■ **Given text**
Instead, we heard from the families who lost a son or daughter. We heard from uniformed personnel who participated meaningfully in the program. The focus stayed exactly where it belonged: on those who died in service to our country. It was profoundly moving in a way these ceremonies too rarely are.
Pleasant Hill, by contrast, followed the pattern Clayton itself has fallen into in past years. A parade of elected officials, most of whom never served, took turns at the microphone. Politicians were seated in the front rows and essentially applauded themselves for showing up. Gold Star families received little recognition. A day meant for solemn remembrance became, in effect, another campaign stop.
This is not a partisan complaint, and I mean no offense to our neighbors in Pleasant Hill, who clearly put care into their event. The problem cuts across parties. Memorial Day is not Veterans Day, when we thank the living. It is not the Fourth of July, when civic speeches are fitting. It is the one day each year set aside specifically to honor Americans who gave their lives, and it deserves to be protected from the gravitational pull of politics. When a congressman, county supervisor, or council member who never wore the uniform takes the podium ahead of a grieving mother, something has gone wrong.

■ **Items from a data source**

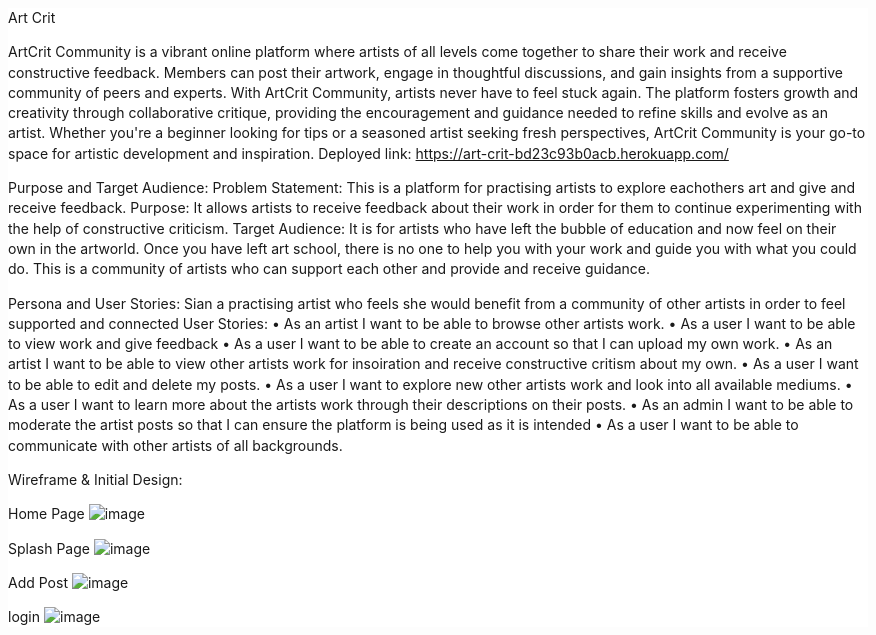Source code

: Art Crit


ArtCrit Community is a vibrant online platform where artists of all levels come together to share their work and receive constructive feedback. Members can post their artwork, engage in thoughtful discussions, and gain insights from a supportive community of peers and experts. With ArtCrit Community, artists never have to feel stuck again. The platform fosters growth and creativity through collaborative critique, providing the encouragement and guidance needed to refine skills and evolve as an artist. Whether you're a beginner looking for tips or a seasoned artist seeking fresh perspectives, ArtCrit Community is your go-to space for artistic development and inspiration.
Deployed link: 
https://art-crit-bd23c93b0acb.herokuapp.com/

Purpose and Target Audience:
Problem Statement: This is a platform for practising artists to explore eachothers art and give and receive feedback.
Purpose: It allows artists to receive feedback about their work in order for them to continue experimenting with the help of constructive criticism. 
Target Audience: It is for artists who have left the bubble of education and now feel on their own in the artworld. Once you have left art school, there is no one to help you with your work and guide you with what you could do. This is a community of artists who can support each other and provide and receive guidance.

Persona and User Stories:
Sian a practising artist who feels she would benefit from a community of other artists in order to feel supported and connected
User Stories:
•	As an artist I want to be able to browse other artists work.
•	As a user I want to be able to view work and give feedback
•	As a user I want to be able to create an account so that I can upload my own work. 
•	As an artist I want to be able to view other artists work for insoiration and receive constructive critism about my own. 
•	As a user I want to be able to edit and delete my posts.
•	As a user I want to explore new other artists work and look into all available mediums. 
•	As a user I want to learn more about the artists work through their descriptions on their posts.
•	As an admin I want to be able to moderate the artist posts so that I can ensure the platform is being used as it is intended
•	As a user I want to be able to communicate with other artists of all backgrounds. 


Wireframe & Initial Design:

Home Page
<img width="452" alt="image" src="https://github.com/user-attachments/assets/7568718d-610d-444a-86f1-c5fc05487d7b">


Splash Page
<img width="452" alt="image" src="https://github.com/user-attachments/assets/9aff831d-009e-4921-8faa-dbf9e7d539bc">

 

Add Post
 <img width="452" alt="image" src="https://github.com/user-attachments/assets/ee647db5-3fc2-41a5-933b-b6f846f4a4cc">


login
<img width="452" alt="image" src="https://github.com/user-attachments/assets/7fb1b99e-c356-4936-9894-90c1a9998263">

--

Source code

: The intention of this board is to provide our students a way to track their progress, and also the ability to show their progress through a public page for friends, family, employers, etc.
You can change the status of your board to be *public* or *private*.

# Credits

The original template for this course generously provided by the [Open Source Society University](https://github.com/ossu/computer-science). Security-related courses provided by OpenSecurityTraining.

■ **Task goal**
Please copy the passage on Memorial Day ceremonies word for word, from start to finish.

■ **Your solution**
Instead, we heard from the families who lost a son or daughter. We heard from uniformed personnel who participated meaningfully in the program. The focus stayed exactly where it belonged: on those who died in service to our country. It was profoundly moving in a way these ceremonies too rarely are.
Pleasant Hill, by contrast, followed the pattern Clayton itself has fallen into in past years. A parade of elected officials, most of whom never served, took turns at the microphone. Politicians were seated in the front rows and essentially applauded themselves for showing up. Gold Star families received little recognition. A day meant for solemn remembrance became, in effect, another campaign stop.
This is not a partisan complaint, and I mean no offense to our neighbors in Pleasant Hill, who clearly put care into their event. The problem cuts across parties. Memorial Day is not Veterans Day, when we thank the living. It is not the Fourth of July, when civic speeches are fitting. It is the one day each year set aside specifically to honor Americans who gave their lives, and it deserves to be protected from the gravitational pull of politics. When a congressman, county supervisor, or council member who never wore the uniform takes the podium ahead of a grieving mother, something has gone wrong.